Polls had initially been slated to close at 6 p.m., but were extended until 8 p.m. to accommodate 'a rush of voters.'
More than 60,000 polling stations have been operating around the country to serve Iran's 56 million eligible voters. Reports say the polls have seen a strong turnout thus far in an unexpectedly tight race.
Iranian men queue to vote for the presidential and municipal councils elections, in the city of Qom, south of the capital Tehran, Iran, May 19, 2017.
President Hassan Rouhani could face a strong challenge from conservatives who have blasted his handling of Iran's economy and the nuclear deal he signed with the West.
Rouhani banked his political future on the landmark nuclear deal, which led to the loosening of economic sanctions on Iran. But Rouhani's main challenger, Ebrahim Raisi, has criticized the deal because it left in place sanctions on banking and financial services.
FILE - Iranian President Hassan Rouhani waves to his supporters in a campaign rally for the May 19 presidential election in Tehran, Iran, May 9, 2017.
Rouhani is seen as the favorite by political analysts and in the small amount of polling data that's been produced. He also has history on his side, as all incumbent presidents have won re-election since 1981.

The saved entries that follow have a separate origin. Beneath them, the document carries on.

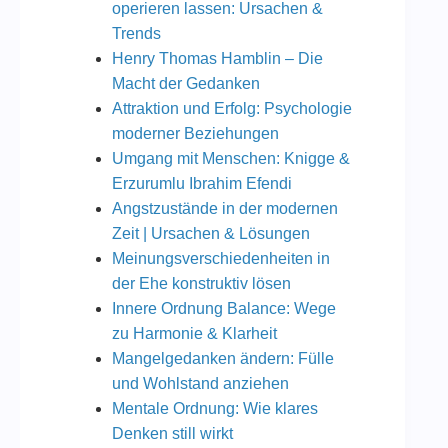
operieren lassen: Ursachen &
Trends
Henry Thomas Hamblin – Die
Macht der Gedanken
Attraktion und Erfolg: Psychologie
moderner Beziehungen
Umgang mit Menschen: Knigge &
Erzurumlu Ibrahim Efendi
Angstzustände in der modernen
Zeit | Ursachen & Lösungen
Meinungsverschiedenheiten in
der Ehe konstruktiv lösen
Innere Ordnung Balance: Wege
zu Harmonie & Klarheit
Mangelgedanken ändern: Fülle
und Wohlstand anziehen
Mentale Ordnung: Wie klares
Denken still wirkt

But if Rouhani fails to secure a majority of the vote Friday among the four candidates, the decision would head to a runoff a week later between the top two vote-getters.

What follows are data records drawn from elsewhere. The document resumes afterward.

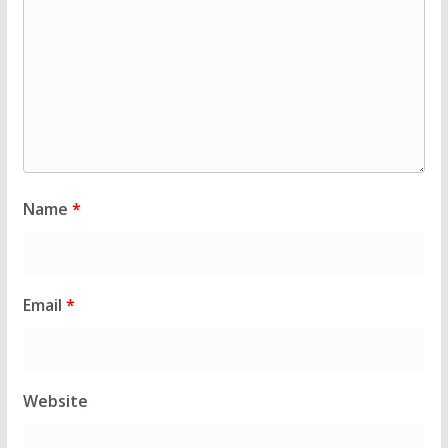
Name
*
Email
*
Website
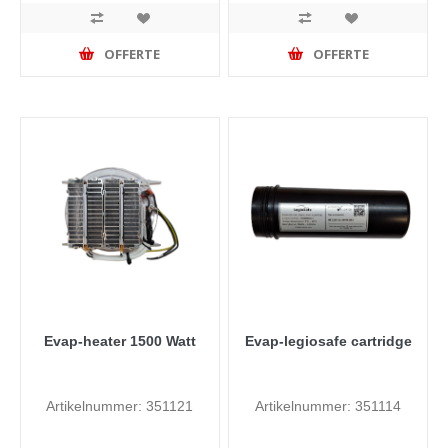
OFFERTE
OFFERTE
Evap-heater 1500 Watt
Evap-legiosafe cartridge
Artikelnummer: 351121
Artikelnummer: 351114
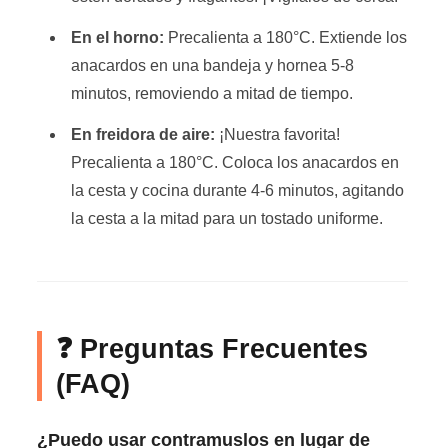
En el horno:
Precalienta a 180°C. Extiende los
anacardos en una bandeja y hornea 5-8
minutos, removiendo a mitad de tiempo.
En freidora de aire:
¡Nuestra favorita!
Precalienta a 180°C. Coloca los anacardos en
la cesta y cocina durante 4-6 minutos, agitando
la cesta a la mitad para un tostado uniforme.
❓ Preguntas Frecuentes
(FAQ)
¿Puedo usar contramuslos en lugar de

Conservative hard-liner Raisi has run on a largely economic platform, promising to create millions of jobs and fix the country's 12.7 percent unemployment rate. Raisi is seen by many as close to Ayatollah Ali Khamenei, Iran's current supreme leader, though Khamenei has not gone so far as to endorse Raisi.
FILE- Iranian cleric Ebrahim Raisi registers his candidacy for the May 19 presidential elections at the Interior Ministry in Tehran, Iran, April 14, 2017. More than 1,600 people registered to run.

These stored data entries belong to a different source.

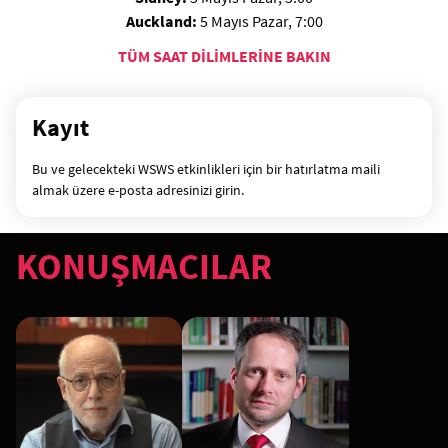
Auckland:
5 Mayıs Pazar, 7:00
TÜM SAAT DİLİMLERİNE BAKIN
Kayıt
Bu ve gelecekteki WSWS etkinlikleri için bir hatırlatma maili
almak üzere e-posta adresinizi girin.
KONUŞMACILAR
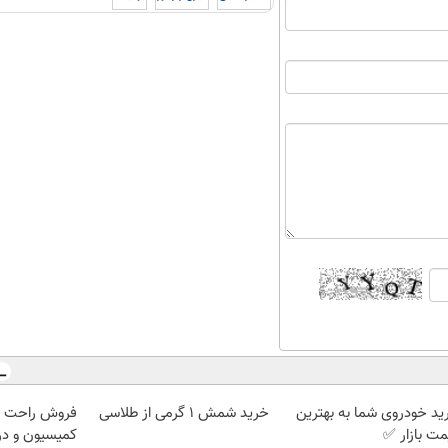
ید خودروی شما به بهترین
خرید شمش 1 گرمی از طلاسی
مت بازار ✅
کمیسیون و در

Under Iran's system of government, which was implemented after the 1979 Islamic Revolution, all candidates must be vetted by a religious panel prior to gaining approval to run for president. While the supreme leader has ultimate say over Iran's state policies, the president still holds considerable influence in government.
Pro-reform candidate Mostafa Hashemitaba, who previously ran for president in 2001, and former culture minister Mostafa Mirsalim are the other two candidates in the race.